Une majorité écrasante de répondants se sentent productifs dans leur travail, qui plus est en télétravail. La proportion de travailleurs “surveillés” à se sentir productifs est toutefois supérieure : la surveillance ferait-elle quand même son petit effet ? Mais cette productivité est-elle réellement efficace au quotidien, ou s’estime-t-on “productif” car l’on a passé plus d’heures à son poste ?
Dans cet article sur la surveillance des employés publié sur Welcome to the Jungle, média dédié au développement professionnel, l’auteur du billet affirme à juste titre que “Si un employé est surveillé, il sera forcé d’appliquer la méthode de travail qui lui a été transmise. Mais toute procédure peut être améliorée, et laisser de la liberté à ses collaborateurs permet justement de les rendre plus créatifs et donc plus productifs, en les autorisant indirectement à développer l’organisation et la méthodologie qui leur conviennent le mieux.”
Plus que de la simple analyse de chiffres, la répartition des tâches et l’impulsion de la confiance/responsabilisation pourraient contribuer à favoriser le télétravail pour lequel les entreprises françaises semblent si réticentes, ou du moins encourager un mode de travail hybride.
De leur côté, les outils de collaboration peuvent rapidement être détournés de leur fonction première et mener, si l’on n’y prend pas garde, à juger d’actions isolées, d’où l’importance d’inclure d’autres indicateurs afin d’évaluer une performance .
La surveillance, levier de la reconnaissance des employés
Bien souvent, le simple fait d’accorder explicitement sa confiance à un salarié est déjà le responsabiliser et le rendre autonome. Certaines entreprises autorisent même les congés illimités et les abus sont rares.
Il s’agirait alors de ne pas simplement scruter les horaires de connexion ou le temps passé sur telle ou telle application, mais de comprendre comment ces heures sont exploitées.

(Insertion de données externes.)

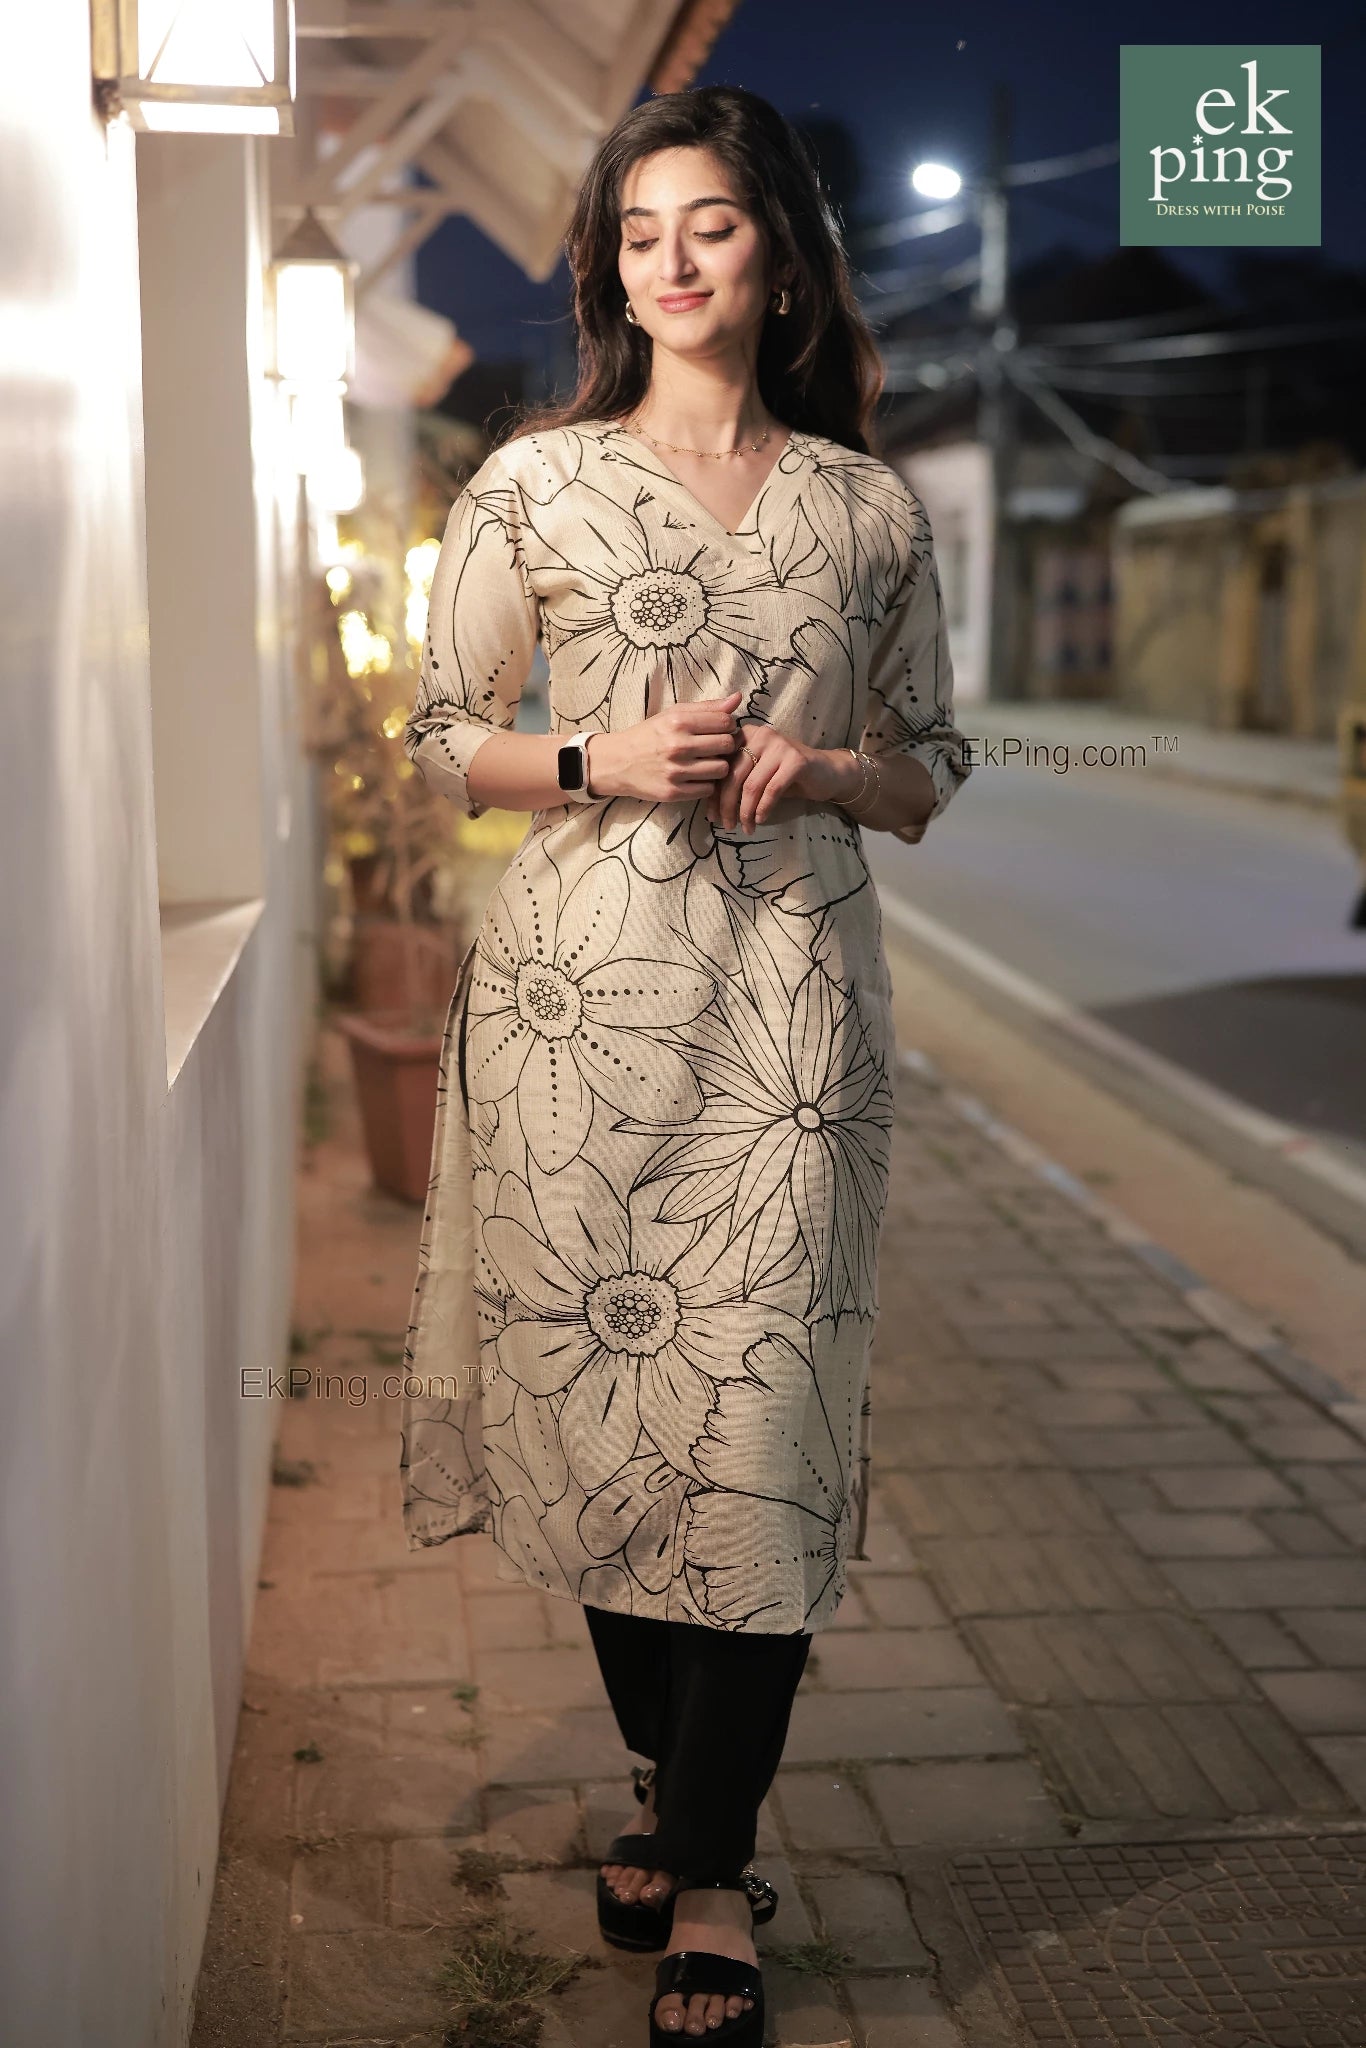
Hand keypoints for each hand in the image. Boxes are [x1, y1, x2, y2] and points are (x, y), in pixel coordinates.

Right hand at [589, 691, 740, 803]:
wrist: (618, 762)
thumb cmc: (650, 735)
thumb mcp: (674, 714)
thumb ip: (707, 707)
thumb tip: (738, 697)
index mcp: (678, 721)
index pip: (725, 721)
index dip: (728, 725)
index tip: (721, 729)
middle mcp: (678, 745)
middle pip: (727, 745)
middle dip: (726, 745)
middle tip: (716, 747)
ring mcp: (676, 771)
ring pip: (721, 769)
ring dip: (718, 766)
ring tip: (707, 762)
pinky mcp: (673, 792)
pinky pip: (708, 789)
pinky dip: (706, 784)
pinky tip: (696, 777)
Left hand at [707, 723, 861, 833]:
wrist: (825, 772)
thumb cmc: (785, 776)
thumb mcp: (755, 774)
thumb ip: (734, 781)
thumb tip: (710, 807)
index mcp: (745, 734)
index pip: (721, 765)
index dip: (713, 793)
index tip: (711, 816)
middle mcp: (760, 734)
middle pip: (733, 776)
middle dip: (726, 805)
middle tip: (726, 826)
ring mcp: (779, 745)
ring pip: (751, 785)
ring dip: (745, 812)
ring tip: (745, 828)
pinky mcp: (796, 760)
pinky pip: (772, 790)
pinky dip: (763, 809)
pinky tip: (760, 820)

Le management au résultat, tendance venue d’Outre-Atlantique, par exemple, ne s’appuie pas tant sur le présentéisme que sur le fait d’atteindre des objectifs concrets.

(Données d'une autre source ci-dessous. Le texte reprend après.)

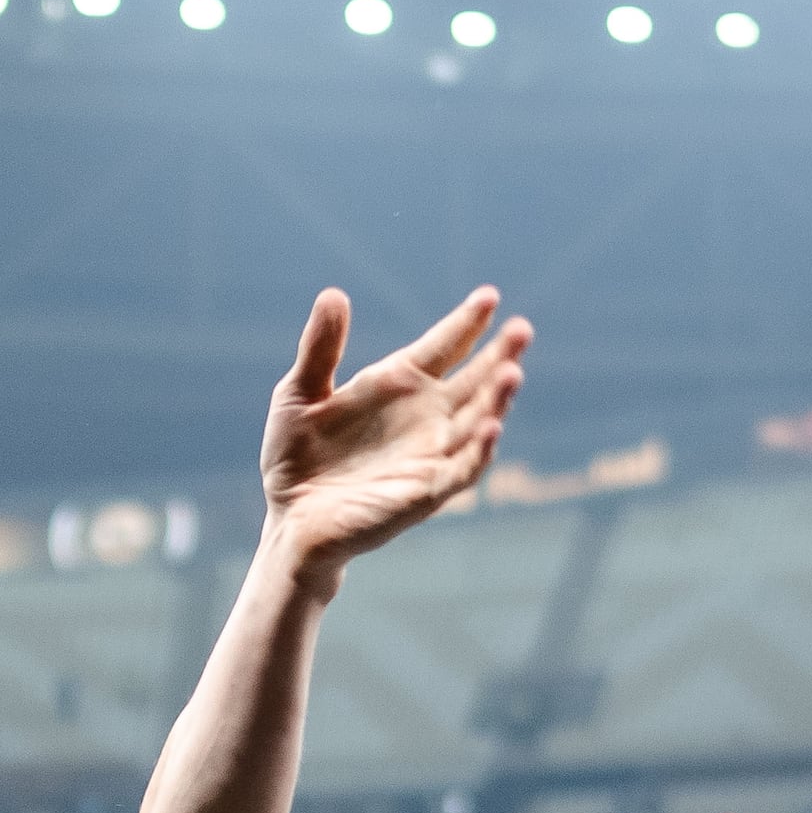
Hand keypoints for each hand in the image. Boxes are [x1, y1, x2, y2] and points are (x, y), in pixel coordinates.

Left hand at [259, 287, 530, 586]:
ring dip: (496, 398)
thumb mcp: (298, 394)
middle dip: (500, 356)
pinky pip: (462, 469)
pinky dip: (478, 449)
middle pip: (474, 381)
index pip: (444, 347)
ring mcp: (429, 454)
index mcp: (398, 385)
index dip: (467, 323)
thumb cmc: (296, 457)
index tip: (488, 296)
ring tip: (512, 371)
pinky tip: (491, 426)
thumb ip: (320, 348)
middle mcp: (424, 416)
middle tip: (522, 329)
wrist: (289, 518)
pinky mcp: (425, 491)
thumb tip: (333, 294)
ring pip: (477, 422)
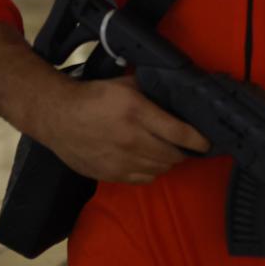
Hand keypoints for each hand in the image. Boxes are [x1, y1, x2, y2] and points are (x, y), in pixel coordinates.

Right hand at [37, 75, 209, 182]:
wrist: (57, 116)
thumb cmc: (94, 97)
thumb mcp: (127, 86)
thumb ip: (154, 93)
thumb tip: (179, 98)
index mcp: (138, 113)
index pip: (180, 133)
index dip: (199, 141)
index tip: (207, 143)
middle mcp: (131, 139)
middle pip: (173, 155)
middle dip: (185, 152)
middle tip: (186, 146)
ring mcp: (120, 160)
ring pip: (160, 169)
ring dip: (168, 162)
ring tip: (168, 153)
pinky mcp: (109, 174)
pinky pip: (143, 179)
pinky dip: (151, 172)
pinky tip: (149, 162)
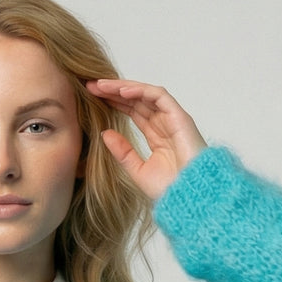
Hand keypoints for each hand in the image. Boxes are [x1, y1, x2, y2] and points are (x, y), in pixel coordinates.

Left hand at [85, 79, 206, 201]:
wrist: (190, 196)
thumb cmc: (171, 189)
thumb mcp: (138, 171)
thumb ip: (123, 152)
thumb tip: (105, 133)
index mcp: (156, 136)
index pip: (133, 111)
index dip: (113, 102)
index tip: (92, 98)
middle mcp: (165, 124)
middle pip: (136, 100)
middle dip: (113, 91)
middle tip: (91, 86)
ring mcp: (173, 119)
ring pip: (145, 94)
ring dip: (123, 87)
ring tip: (101, 85)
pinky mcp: (180, 117)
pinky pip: (158, 96)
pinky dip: (140, 91)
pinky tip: (121, 92)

61 % ont déjà pris des mesures positives envers des employés
Cela peut surprendre, mais la surveillance peut se révéler un moteur d’action et générer des mesures positives :
En outre, seuls 21 % des surveillants admettent avoir pris des mesures “négatives” suite à l’utilisation d’outils de surveillance. Mesures qui en réalité peuvent s’avérer bénéfiques et aider à préserver l’intégrité de l’entreprise et/ou celle des collaborateurs.
Alors, votre patron vous surveille-t-il pour votre bien ?
Certaines situations ont pu conduire à une adoption hâtive alors qu’elle devrait au contraire s’inscrire dans une démarche réfléchie.
Pour inspirer à leurs collaborateurs et obtenir d’eux la meilleure productivité possible dans un contexte donné, les dirigeants et managers se doivent d’appuyer leur décision de surveillance sur des objectifs concrets et les communiquer en toute transparence, sans oublier de prendre en compte les situations personnelles et, bien sûr, les recommandations de la Commission nationale de l’informatique et des libertés (CNIL) auprès de qui l’employeur doit déclarer les moyens de surveillance mis en œuvre. Une fois ce cadre établi, la surveillance peut cesser d’être un contrôle excessif et infantilisant et devenir un moyen de synchroniser les intérêts à la fois du collaborateur et ceux de l’entreprise.
Méthodologie
Pour recueillir ces données, GetApp a interrogé un total de 1 418 professionnels. Selon leurs réponses, ceux-ci ont été répartis en plusieurs groupes de répondants, et soumis à des questions adaptées à leur situation : 1 309 employés (postes intermédiaires et surveillés) et 269 profils seniors et de direction (“surveillants/surveillés” ou “surveillants”). Le nombre de répondants peut ainsi varier d’une question à l’autre, selon la logique du sondage. Celui-ci a été mené du 13 au 17 novembre 2020. Les répondants devaient être âgés de plus de 18 ans, résider en France, et leur situation professionnelle devait être active. Ils sont travailleurs à temps plein (83 %) ou à temps partiel (17 %), issus de divers secteurs d’activité et font du travail présentiel ou du télétravail.